A solid consists of a cone on top of a cylinder with a radius equal to that of the cone. The height of the cone is #33 # and the height of the cylinder is #13 #. If the volume of the solid is #256 pi#, what is the area of the base of the cylinder?

To find the area of the base of the cylinder, we need to first determine the radius of both the cone and the cylinder.

Let ( r ) be the radius of the cone and the cylinder.

The volume of the solid can be expressed as the sum of the volume of the cone and the volume of the cylinder:

[ V = \frac{1}{3} \pi r^2 h_{\text{cone}} + \pi r^2 h_{\text{cylinder}} ]

Given ( V = 256\pi ), ( h_{\text{cone}} = 33 ), and ( h_{\text{cylinder}} = 13 ), we can solve for ( r ).
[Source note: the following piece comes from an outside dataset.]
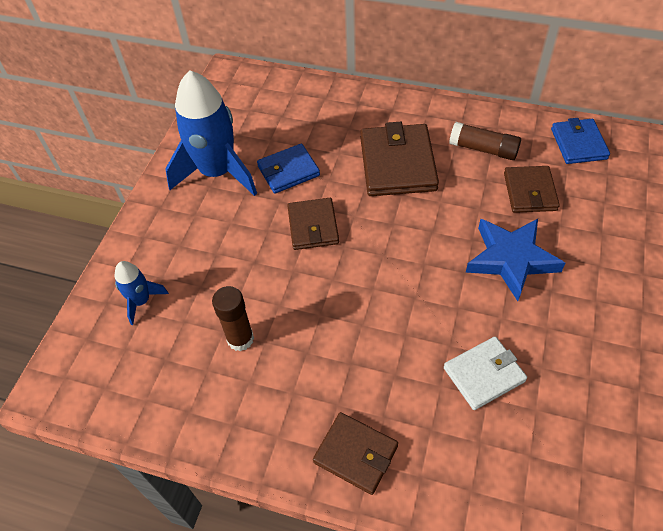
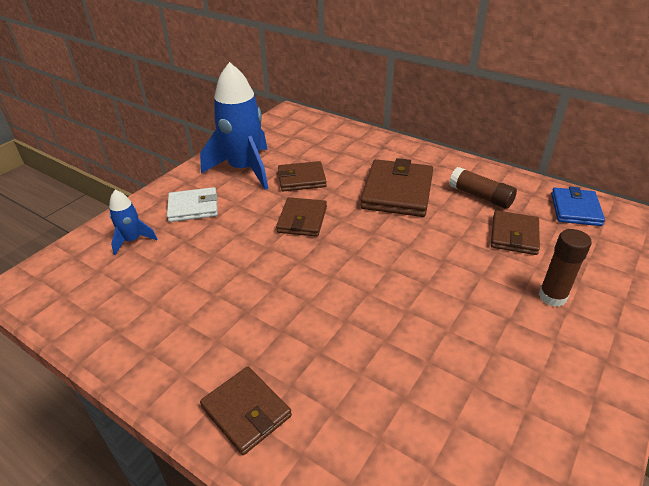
camera: 15 degrees right, 15 degrees down
brown glue stick [212,286,254,351] -> brown glue stick moved to [539,229,592,307]
blue wallet [257,144,320,194] -> brown wallet [278,161,327,191]
white wallet [444,337,527,410] -> white wallet moved to [167,187,218,222]
blue star [466,219,565,301] -> none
[ 256\pi = \frac{1}{3} \pi r^2 \times 33 + \pi r^2 \times 13 ]

[ 256 = \frac{33}{3} r^2 + 13r^2 ]

[ 256 = 11r^2 + 13r^2 ]

[ 256 = 24r^2 ]

[ r^2 = \frac{256}{24} = \frac{32}{3} ]

[ r = \sqrt{\frac{32}{3}} = \frac{4\sqrt{2}}{\sqrt{3}} ]

The area of the base of the cylinder is given by ( A_{\text{cylinder}} = \pi r^2 ). Substituting the value of ( r ):

[ A_{\text{cylinder}} = \pi \left(\frac{4\sqrt{2}}{\sqrt{3}}\right)^2 ]

[ A_{\text{cylinder}} = \pi \times \frac{32}{3} ]

[ A_{\text{cylinder}} = \frac{32}{3}\pi ]

Therefore, the area of the base of the cylinder is ( \frac{32}{3}\pi ).